With all of the data loaded, the team needed to partition it in a way that makes searching through it easier. That requires putting related data together. Imagine for instance, Prabhat says, “that you have all of the U.S. citizens in a spreadsheet, and you want to put all of the people who live in California next to each other, and all of the people in Washington next to each other and so on.”
In a plasma-physics simulation, this geometric positioning might apply to charged particles instead of people. The program uses a sampling-based median computation technique to geometrically partition the particles among supercomputer nodes.
After that, BD-CATS computes at each node a structure called a k-d tree, which arranges the particles in k-dimensional space. (The letter k stands in for the number of dimensions in the data space, which differs for each problem.) Using the people analogy, this tree creates a map of who lives together in California, and then who lives in the same county, followed by neighborhood and so on down to the desired level of granularity.
“Now we do the clustering using nearest-neighbor computation,” Patwary says. “We look at the k-d tree and get neighbors and grow regions until we get the desired cluster.”
How a system creates and handles clusters has a real impact on scientific results. For example, picture data in the shape of two clusters of points connected by a thin line of points. If the algorithm sees it as a single big cluster and computes the data’s center point, it will probably lie in neither of the real clusters. BD-CATS ignores the bridge and distinguishes between the two separate data clusters.
In a cosmology simulation, the dark matter clusters provide information on how the universe formed. To test the accuracy of the theory behind a simulation, scientists compare the number and size of clusters it shows with real astronomical data.
“If the physics of the simulation is accurate and your clustering algorithm did a good job, you will see a certain number of big clusters of dark matter, which correspond to the dense clusters of galaxies we can see in astronomical data,” Prabhat says. On the other hand, if the algorithm systematically produces mistakes – like combining clusters – that artificially inflates the clusters’ size and scientists risk misunderstanding the accuracy of the theory behind their simulation.
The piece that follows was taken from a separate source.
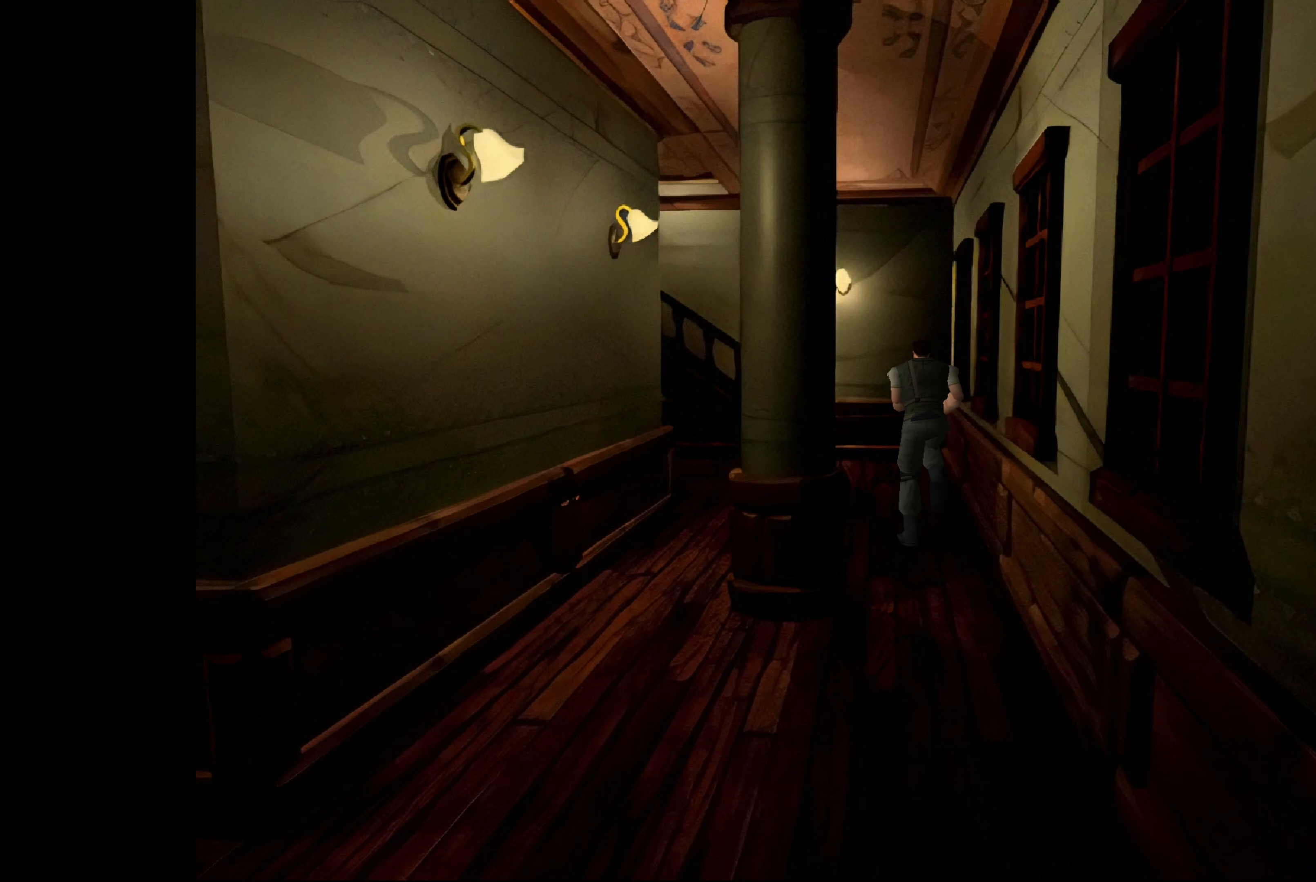
{"buttons": ["CIRCLE"], "left_stick": "up-left", "right_stick": "center", "events": [[33, "left_stick", "up-left"]]}
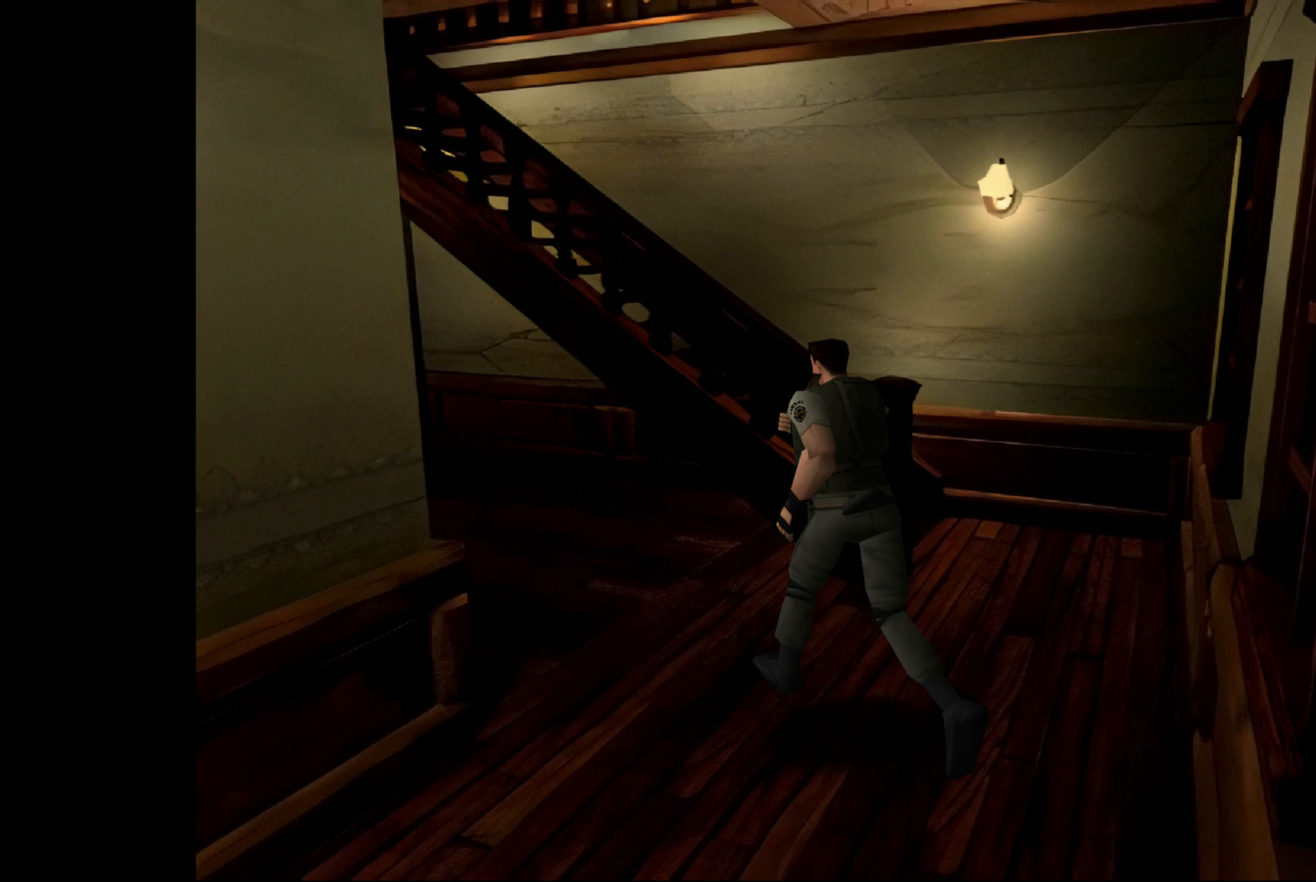
{"buttons": ["CIRCLE"], "left_stick": "up", "right_stick": "center", "events": [[250, "left_stick", "up"]]}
With all of BD-CATS’s parts operating, the team ran (among other examples) a plasma-physics simulation of 1.4 trillion particles. The entire process took about 30 minutes on roughly 100,000 Edison processor cores.
This, Patwary says, is “the first end-to-end clustering system that deals with a trillion particles and tens of terabytes of data.” In fact, he adds, it can handle simulations that are two orders of magnitude larger than anything attempted before.
Even beyond the technical challenges BD-CATS surmounts, Prabhat sees other huge victories. “This demonstrates a successful collaboration between several groups: algorithm developers and code optimization experts at Intel, applied math researchers at MANTISSA, and computer science researchers working on ExaHDF5. And this has successfully solved one of DOE’s leading big-data analytics problems on NERSC platforms.”
Besides Patwary, Byna and Prabhat, other collaborators on the SC15 paper include Nadathur Rajagopalan Satish, Narayanan Sundaram, Michael J. Anderson and Pradeep Dubey of Intel Labs; LBNL’s Zarija Lukic and Yushu Yao; and Vadim Roytershteyn of the Space Science Institute.